A Ticket to Scare: Behind the Scenes of Universal’s Halloween Horror Nights with Creative Director John Murdy

Megan De Lara, Reporter

It’s September and the HorrorDay season is upon us! That means the return of Universal Studio’s Halloween Horror Nights is near. The event happens annually and features hair-raising mazes that are a must for lovers of all things spooky.

Last week, Creative Director John Murdy took us behind the scenes of two mazes featured this year, Ghostbusters and Us.

“I kind of started doing this when I was 10 years old,” Murdy explains. “I started building haunted houses in my parents’ garage. Then I kept doing them and they kept getting more and more elaborate.”

Fast forward to the present where Murdy stands in front of the Ghostbusters maze. In the daylight, it looks like the bustling set of a movie. There are workers talking, the sound of tools falling, black plastic and wood here and there. Also, it is hot – extremely hot; no darkness from the night to cool the senses. Parked outside of the maze is a taxi cab, which will provide a photo opportunity with the “taxi cab ghost” for attendees while they wait in line.

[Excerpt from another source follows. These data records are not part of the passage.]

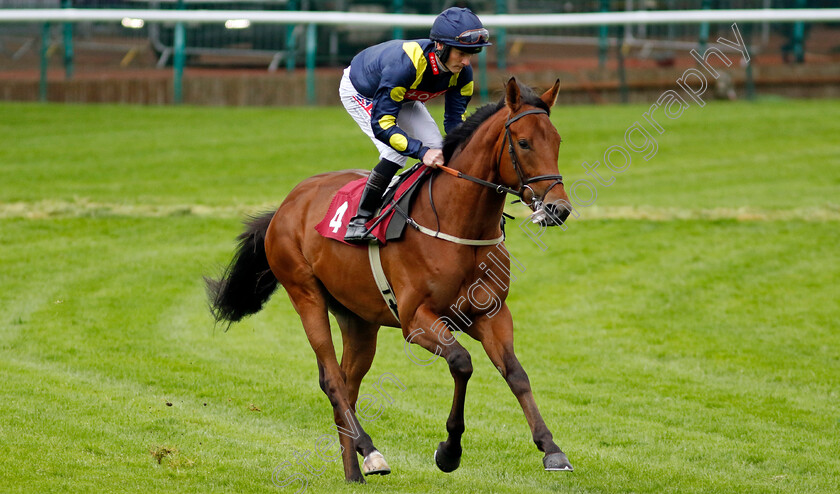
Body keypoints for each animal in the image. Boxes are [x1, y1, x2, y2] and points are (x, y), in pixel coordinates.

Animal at [209, 77, 576, 482]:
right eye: (524, 143)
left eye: (557, 140)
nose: (558, 209)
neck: (458, 224)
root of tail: (287, 204)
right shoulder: (416, 321)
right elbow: (462, 363)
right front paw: (449, 451)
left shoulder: (490, 313)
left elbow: (516, 373)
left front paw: (552, 449)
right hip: (305, 294)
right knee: (332, 379)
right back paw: (371, 452)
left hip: (358, 319)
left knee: (348, 385)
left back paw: (353, 472)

A mix of old and new, funny and scary

Inspiration stems mainly from the original 1984 film, but expect “easter eggs” from Ghostbusters 2 and Ghostbusters 2016 to make their appearance. One highlight worth mentioning is the Containment Chamber’s Spirit Realm, which maze-goers will get to walk through.

Photo by Jesus Manriquez
We Got One! Ghosts, new and old, hanging around The Spirit Realm.

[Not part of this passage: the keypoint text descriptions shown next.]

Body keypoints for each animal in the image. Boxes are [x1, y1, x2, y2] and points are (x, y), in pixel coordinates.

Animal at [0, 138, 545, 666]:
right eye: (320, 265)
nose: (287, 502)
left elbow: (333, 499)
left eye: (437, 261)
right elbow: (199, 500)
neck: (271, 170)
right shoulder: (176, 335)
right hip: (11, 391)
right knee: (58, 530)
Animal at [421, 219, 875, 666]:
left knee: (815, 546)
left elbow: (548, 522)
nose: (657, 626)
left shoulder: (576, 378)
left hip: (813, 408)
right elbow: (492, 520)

“In the original screenplay, there was the idea that they can look inside the Containment Chamber and they could see what was going on,” Murdy explains while standing next to a replica of the film’s Containment Unit. “We liked that idea, so I took it to the director of Ghostbusters and I said, ‘If I was a fan, I would want to go inside the Containment Chamber, I wouldn’t just want to see it,’ So that’s what we’re doing.”

The movie, unlike the others the attractions are based on, is “a comedy with horror elements,” as Murdy described. This made deciding what scenes to feature in the maze difficult. To evoke terror, Murdy and his team had to find the balance between iconic, memorable and funny scenes with those that scare at the same time. After re-watching and thoroughly dissecting the films, the mission was accomplished.

“When you break Ghostbusters down, there are so many characters, especially when you bring them in from all three films in the franchise… We thought it had the opportunity to be both true to Ghostbusters and a fun, scary experience.”

Jesus Manriquez
Who You Gonna Call? Creative Director John Murdy explains the use of embedded LED lights used to creative Proton Pack streams inside the Ghostbusters maze.

Many of the scares are successful due to their practicality. Old illusions like the Pepper Ghost trick, puppeteers, LED lights and fluorescent paints, are highly effective. Even Slimer, also featured in the maze, will come to life through optical illusions similar to those used in the Ghostbusters film. So Ray Stantz’s Proton Pack will seem like a real device and not a prop – don’t cross the streams!

Face-to-face with “The Tethered”

When it came to creating the Us maze, based on Jordan Peele’s 2019 film, extreme detail was the key to scare-success. The attraction looks like it was pulled directly from the screen and placed onto Universal’s lot. Peele’s company, Monkeypaw Productions, worked closely with Murdy and his team to ensure perfection.

Image Courtesy of Google
We Can Get Crazy. A scene from Jordan Peele’s 2019 psychological horror film, Us.

“[Us is] primarily a psychological horror. It’s a challenging property to translate into a live experience because there’s so many layers to it. Every time you go back and watch [the film], you see different stuff.”

At one point, Murdy went through 40,000 pictures from the movie to gather reference for costumes, the set and characters.

“This is pretty darn spot-on to the movie,” Murdy says. “Our props and dressing team…they had to go out and find all this stuff. We have a massive warehouse off-site that’s kind of like a big prop department.”

One of the areas haunt-goers will walk through is the Tyler Family’s home. In the film, the family ends up murdered and sprawled out on the floor. The way the prop bodies are placed in the maze, particularly the twins, is identical to the actors in the film.

“Lots of things in Jordan’s movie are referencing other horror movies,” Murdy states. “This particular scene he’s referencing The Shining, it’s the twins from [the film]. They’re actually posed identical to the twins in The Shining. So that was really important to Jordan, we had to make sure they were posed exactly the same.”

The prop twin faces are also sculpted to match the real-life actors. In addition, the team also choreographed scenes so their scare-actors match the movements of the actors in the film.

Spooks all year round

While this year’s Horror Night fun is just about to begin, Murdy is already in the early stages of planning for next year.

“We’ve already kind of figured out our slate for next year,” he says.

Do we get a little taste of what to expect?

“No,” Murdy says in true scare-actor fashion, “I’d have to kill you.”

Universal’s Halloween Horror Nights officially opens September 13 and runs until November 3.